Un pas important vient d’être franchi dans le processus de paix congolais. À l’issue du sixième round des négociations tenues à Doha, le gouvernement de la République démocratique du Congo (RDC) et la rébellion de l’Alliance des forces du changement/M23 (AFC/M23) ont signé un accord sur un mécanisme de vérification du cessez-le-feu, destiné à mettre fin aux hostilités dans l’est du pays.
Contexte et enjeux
Les pourparlers de Doha, facilités par le Qatar, visent depuis plusieurs mois à ramener la stabilité dans les provinces du Nord-Kivu et de l’Ituri, ravagées par des affrontements récurrents entre les forces congolaises et le M23.
Ce sixième round, ouvert le 10 octobre, s’est conclu par un accord technique qui pose les bases d’un suivi mutuel du cessez-le-feu.
L’objectif, selon les médiateurs, est de faire taire les armes afin de permettre la poursuite des discussions vers un accord de paix global, tout en assurant la mise en œuvre des engagements déjà actés lors des précédentes sessions.
Ce mécanisme marque ainsi une nouvelle étape du processus de Doha, succédant à des rounds antérieurs centrés sur l’échange de prisonniers et les mesures de confiance.
Les principaux termes de l’accord
1. Le rôle du CICR dans la gestion des détenus
Le Comité international de la Croix-Rouge (CICR) a été désigné comme intermédiaire neutre pour identifier, vérifier et superviser la libération sécurisée des prisonniers des deux camps.
Les parties se sont entendues sur un critère d’exclusion strict : les personnes reconnues coupables de violations graves du droit international humanitaire ne pourront pas bénéficier de cette libération.
2. Rigueur et obligations réciproques
Le ministre congolais de la Justice, Guillaume Ngefa, a insisté sur la rigueur du processus, affirmant que « la paix durable passe par le respect scrupuleux des engagements pris ».
L’accord impose à chaque camp de s’abstenir de toute attaque ou conquête de nouvelles positions, réaffirmant l’engagement à un cessez-le-feu permanent sous supervision internationale.
3. Médiation et garanties extérieures
Le Qatar a été salué pour son rôle de médiateur et pour son appui diplomatique constant depuis le lancement du processus.

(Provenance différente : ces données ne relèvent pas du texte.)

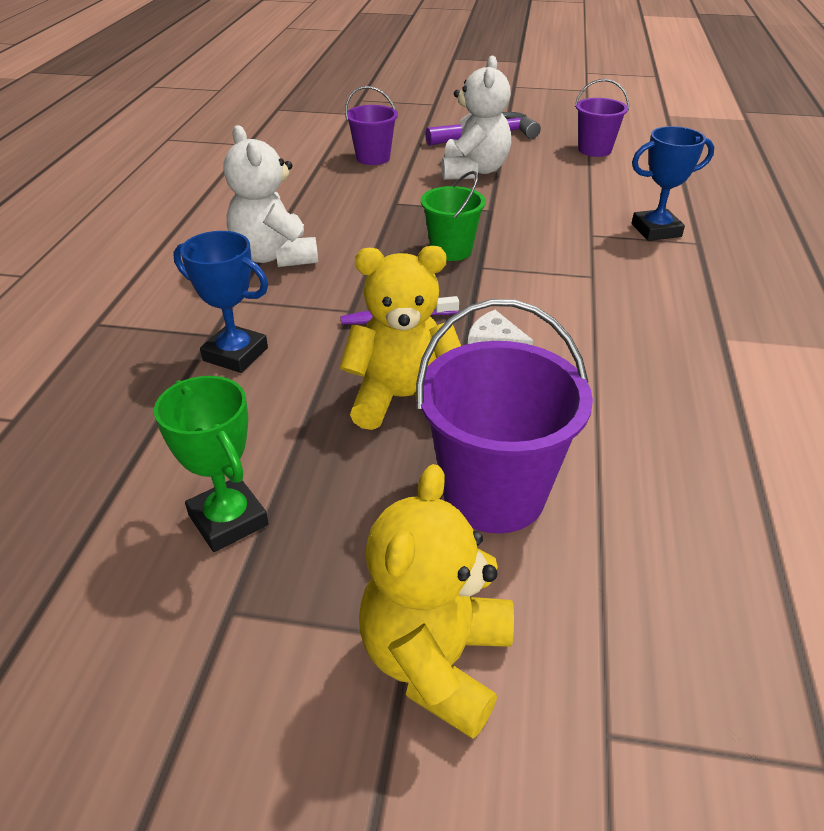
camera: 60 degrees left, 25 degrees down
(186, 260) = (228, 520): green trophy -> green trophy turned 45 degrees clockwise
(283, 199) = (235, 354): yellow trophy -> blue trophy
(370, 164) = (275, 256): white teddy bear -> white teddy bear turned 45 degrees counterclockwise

L’accord met aussi en avant la coopération internationale, jugée essentielle pour assurer le respect des engagements et la crédibilité du mécanisme de vérification.
Défis et incertitudes
Malgré cette avancée, plusieurs défis demeurent.
Le processus, initialement prévu pour la mi-juillet 2025, a pris du retard en raison de divergences persistantes sur des questions de fond, notamment sur le statut du M23 et la neutralisation des FDLR (Forces démocratiques de libération du Rwanda).
Bien qu’un « Concept des opérations » ait été prévu pour le 1ᵉʳ octobre, son application reste incertaine. Les tensions sur le terrain où les combats se poursuivent entre les forces congolaises, les milices Wazalendo et les rebelles du M23, soupçonnés d’être soutenus par le Rwanda compromettent la confiance entre les parties.
La méfiance réciproque entre Kinshasa et Kigali est ainsi perçue comme le principal obstacle à la mise en œuvre effective du mécanisme.
Les médiateurs appellent les deux capitales à « faire preuve de retenue et à privilégier la voie du dialogue » pour consolider la fragile trêve de Doha.
Perspectives
Un comité conjoint de suivi doit être mis en place dans les prochaines semaines à Goma pour superviser le mécanisme de vérification.
S’il est respecté, cet accord pourrait constituer la première base solide vers un cessez-le-feu durable depuis la reprise des affrontements en 2022.
Mais pour beaucoup d’observateurs, la paix ne sera réelle que lorsque la confiance politique et la justice pour les victimes seront assurées.